Required work>
a) In the news article about Alexander Gauland's remarks on Jerome Boateng, what penalty did PEGIDA founder Lutz Bachmann receive?
b) Rewrite the paragraph of the news article about Gauland's remarks on Boateng that begins "Boateng was at the center of another racist controversy" in fewer words, keeping its main facts.
c) Set down the part of the news article about Gauland's remarks on Boateng that opens with the words containing "The truth is: no" and closes with "players as children.", copying it word for word.

Text under study>
● ● ● ● ● ● ●
Leading figures from German football have slammed comments made by the deputy of the populist party Alternative for Germany about national team player Jerome Boateng. The party has a radical anti-immigration stance.

UEFA Euro 2016 Qualifikation Irland Deutschland
Image: Getty Images/I. Walton

Top German football figures disputed the opinions espoused by Alternative for Germany (AfD) deputy chairman Alexander Gauland. He said in remarks published on Sunday that national player Jerome Boateng remained "alien" despite his popularity.

Gauland told the paper "Frankfurter Allgemeine Sonntagszeitung" (FAS) that Boateng, who was born in Berlin to a Ghanaian father and a German mother, might be appreciated for his performance on the football field, but added people would not want "someone like Boateng as a neighbor."

The president of the German DFB football association, Reinhard Grindel, told the same newspaper that it was "simply tasteless" to exploit the popularity of Boateng and the national team "for political slogans." He said millions loved the national team "because it is the way it is."

He described Boateng, who has started over 50 matches for Germany, as an "outstanding player and a wonderful person, who also displays strong commitment and is a model for many young people."

Gauland later said he did not insult Boateng. "I never insulted Mr. Boateng, as insinuated by the FAS." The paper, however, said both of its journalists at the meeting recorded the statement.

'Discredit themselves'

Germany national team manager Oliver Bierhoff also vehemently criticized Gauland's comments.

"It isn't the first time that we have been confronted by such remarks," Bierhoff said. "They require no comment; such people discredit themselves on their own."

German Justice Minister Heiko Maas also joined the fray, saying in a tweet that people who talked like that "revealed their true colors - and not just as bad neighbors."

Using the hashtag #BoatengMeinNachbar, many people on Twitter expressed their willingness to live next to the German national team player and not the AfD politician.

Nothing against my neighbors, but #BoatengMeinNachbar would be great.

The truth is: no one would like Alexander Gauland as a neighbor! #boatengmeinnachbar

Boateng was at the center of another racist controversy last week after suspected supporters of the anti-Islam group PEGIDA criticized the fact that childhood pictures of Boateng and fellow national team player Ilkay Gündogan, who is of Turkish descent, appeared on the packaging of Kinderschokolade, in a special edition ahead of the 2016 European Championships. PEGIDA did not object to the popular chocolate bar using photos of Caucasian players as children.

Fußball-Nationalspieler Kinderschokolade
Image: picture-alliance/dpa/C. Schmidt

PEGIDA, whose rhetoric bears some similarities to that of the AfD, has distanced itself from the racist comments, saying that the group that had made them was no longer an official offshoot. The group's founder and head, Lutz Bachmann, was recently found guilty of inciting hatred and fined nearly 10,000 euros.

Another AfD member recently came under fire for racist comments that Germany's church aid organizations were profiting from the refugee crisis, and the party's head, Frauke Petry, has been accused of perjury.

Petry apologized to Boateng and said he belonged on the German national soccer team and, when asked directly, also said she would like him as a neighbor.
● ● ● ● ● ● ●
Dataset entries

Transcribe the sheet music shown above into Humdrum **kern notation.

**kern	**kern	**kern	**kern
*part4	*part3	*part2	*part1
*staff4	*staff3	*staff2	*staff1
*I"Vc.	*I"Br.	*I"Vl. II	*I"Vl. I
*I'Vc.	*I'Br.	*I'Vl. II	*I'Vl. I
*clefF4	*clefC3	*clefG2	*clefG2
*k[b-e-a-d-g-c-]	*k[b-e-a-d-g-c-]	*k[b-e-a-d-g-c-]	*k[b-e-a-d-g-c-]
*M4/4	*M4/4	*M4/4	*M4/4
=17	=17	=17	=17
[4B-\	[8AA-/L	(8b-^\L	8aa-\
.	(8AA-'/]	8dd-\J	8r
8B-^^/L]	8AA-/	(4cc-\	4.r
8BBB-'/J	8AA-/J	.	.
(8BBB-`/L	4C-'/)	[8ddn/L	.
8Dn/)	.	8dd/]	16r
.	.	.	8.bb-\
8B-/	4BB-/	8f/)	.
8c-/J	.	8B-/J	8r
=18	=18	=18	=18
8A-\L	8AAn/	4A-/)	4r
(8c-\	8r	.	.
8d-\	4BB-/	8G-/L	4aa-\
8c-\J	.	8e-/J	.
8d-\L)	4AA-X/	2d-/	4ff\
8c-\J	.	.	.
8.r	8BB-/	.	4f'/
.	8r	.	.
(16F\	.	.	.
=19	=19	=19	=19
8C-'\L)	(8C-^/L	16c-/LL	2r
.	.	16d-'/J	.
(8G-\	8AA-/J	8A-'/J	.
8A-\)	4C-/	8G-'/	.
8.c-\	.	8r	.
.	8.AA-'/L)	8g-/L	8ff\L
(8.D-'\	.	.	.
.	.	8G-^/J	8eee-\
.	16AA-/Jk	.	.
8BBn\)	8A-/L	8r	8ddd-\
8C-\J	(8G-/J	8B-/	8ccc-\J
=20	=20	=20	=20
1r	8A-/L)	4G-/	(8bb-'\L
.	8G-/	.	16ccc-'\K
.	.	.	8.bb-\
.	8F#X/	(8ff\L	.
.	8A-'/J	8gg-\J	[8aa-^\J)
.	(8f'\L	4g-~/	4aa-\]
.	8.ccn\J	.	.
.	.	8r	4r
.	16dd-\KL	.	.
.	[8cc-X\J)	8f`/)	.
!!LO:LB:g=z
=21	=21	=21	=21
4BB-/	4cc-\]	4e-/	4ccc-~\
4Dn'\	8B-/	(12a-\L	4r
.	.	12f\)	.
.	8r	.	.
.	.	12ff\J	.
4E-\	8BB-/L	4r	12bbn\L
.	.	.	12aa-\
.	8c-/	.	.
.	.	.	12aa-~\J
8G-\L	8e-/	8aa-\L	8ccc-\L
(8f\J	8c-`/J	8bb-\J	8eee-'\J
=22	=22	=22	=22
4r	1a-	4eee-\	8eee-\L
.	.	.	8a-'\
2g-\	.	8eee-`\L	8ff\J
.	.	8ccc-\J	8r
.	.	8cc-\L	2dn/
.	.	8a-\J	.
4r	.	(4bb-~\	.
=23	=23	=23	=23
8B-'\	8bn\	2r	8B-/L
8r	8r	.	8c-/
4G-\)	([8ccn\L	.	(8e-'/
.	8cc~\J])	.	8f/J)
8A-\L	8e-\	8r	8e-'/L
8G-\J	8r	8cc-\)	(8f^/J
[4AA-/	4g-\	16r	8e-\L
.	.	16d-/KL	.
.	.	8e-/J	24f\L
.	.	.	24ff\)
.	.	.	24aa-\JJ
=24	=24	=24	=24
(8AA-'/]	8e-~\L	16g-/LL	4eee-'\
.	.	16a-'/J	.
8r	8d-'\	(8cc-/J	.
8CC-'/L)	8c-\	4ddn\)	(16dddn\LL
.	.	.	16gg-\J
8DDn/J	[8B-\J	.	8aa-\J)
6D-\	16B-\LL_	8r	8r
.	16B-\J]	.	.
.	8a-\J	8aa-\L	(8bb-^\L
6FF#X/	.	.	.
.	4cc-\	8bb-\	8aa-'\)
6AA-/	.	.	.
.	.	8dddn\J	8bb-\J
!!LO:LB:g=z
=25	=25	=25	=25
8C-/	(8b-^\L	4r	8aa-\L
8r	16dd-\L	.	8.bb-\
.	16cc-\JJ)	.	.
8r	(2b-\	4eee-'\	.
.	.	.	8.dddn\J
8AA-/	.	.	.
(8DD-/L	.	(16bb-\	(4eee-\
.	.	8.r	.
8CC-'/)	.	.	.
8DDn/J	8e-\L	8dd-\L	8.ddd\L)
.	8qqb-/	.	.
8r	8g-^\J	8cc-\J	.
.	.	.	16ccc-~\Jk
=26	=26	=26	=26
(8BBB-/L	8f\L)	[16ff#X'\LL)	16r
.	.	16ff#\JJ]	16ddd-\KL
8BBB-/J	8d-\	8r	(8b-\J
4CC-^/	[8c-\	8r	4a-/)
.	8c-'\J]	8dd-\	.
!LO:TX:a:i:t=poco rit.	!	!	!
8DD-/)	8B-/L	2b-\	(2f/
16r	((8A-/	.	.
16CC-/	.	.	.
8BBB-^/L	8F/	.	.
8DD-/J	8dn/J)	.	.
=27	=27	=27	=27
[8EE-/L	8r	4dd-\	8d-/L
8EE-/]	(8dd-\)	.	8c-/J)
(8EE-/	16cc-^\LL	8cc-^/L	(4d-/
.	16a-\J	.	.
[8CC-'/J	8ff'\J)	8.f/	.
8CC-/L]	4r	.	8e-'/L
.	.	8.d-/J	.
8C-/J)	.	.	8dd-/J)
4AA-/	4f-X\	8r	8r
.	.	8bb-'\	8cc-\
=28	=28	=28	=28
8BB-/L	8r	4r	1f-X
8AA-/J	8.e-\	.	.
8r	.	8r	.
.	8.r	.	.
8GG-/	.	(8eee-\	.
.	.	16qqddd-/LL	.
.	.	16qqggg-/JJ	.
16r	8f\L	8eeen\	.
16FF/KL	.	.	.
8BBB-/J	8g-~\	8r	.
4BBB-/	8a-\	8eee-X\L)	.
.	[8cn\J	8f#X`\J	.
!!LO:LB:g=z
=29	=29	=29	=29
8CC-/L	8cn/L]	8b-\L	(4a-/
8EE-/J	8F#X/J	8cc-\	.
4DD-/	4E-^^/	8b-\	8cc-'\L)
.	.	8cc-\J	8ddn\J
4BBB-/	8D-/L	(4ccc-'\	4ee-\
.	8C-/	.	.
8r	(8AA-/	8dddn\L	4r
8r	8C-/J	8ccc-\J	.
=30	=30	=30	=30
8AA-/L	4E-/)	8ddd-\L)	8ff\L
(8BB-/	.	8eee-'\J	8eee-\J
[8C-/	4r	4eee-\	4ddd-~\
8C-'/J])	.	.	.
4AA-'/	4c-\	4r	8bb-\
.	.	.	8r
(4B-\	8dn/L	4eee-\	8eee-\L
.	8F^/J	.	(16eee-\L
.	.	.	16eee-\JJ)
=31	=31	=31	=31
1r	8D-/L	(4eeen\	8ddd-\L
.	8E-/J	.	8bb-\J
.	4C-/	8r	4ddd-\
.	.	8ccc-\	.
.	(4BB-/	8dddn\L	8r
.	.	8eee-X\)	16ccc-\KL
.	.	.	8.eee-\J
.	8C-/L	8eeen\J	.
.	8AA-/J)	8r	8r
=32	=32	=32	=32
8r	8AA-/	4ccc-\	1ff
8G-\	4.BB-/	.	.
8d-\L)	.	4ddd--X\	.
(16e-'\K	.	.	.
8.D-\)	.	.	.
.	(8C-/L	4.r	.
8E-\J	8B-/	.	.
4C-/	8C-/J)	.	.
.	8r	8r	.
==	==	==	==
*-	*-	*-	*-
● ● ● ● ● ● ●
Outputs for the tasks>
a) He was found guilty of inciting hatred and fined nearly 10,000 euros.

b) Last week, suspected PEGIDA supporters objected to childhood pictures of Boateng and Ilkay Gündogan, who is of Turkish descent, appearing on Kinderschokolade packaging in a special edition ahead of the 2016 European Championships. They did not object to photos of Caucasian players.

c)
The truth is: no one would like Alexander Gauland as a neighbor! #boatengmeinnachbar

Boateng was at the center of another racist controversy last week after suspected supporters of the anti-Islam group PEGIDA criticized the fact that childhood pictures of Boateng and fellow national team player Ilkay Gündogan, who is of Turkish descent, appeared on the packaging of Kinderschokolade, in a special edition ahead of the 2016 European Championships. PEGIDA did not object to the popular chocolate bar using photos of Caucasian players as children.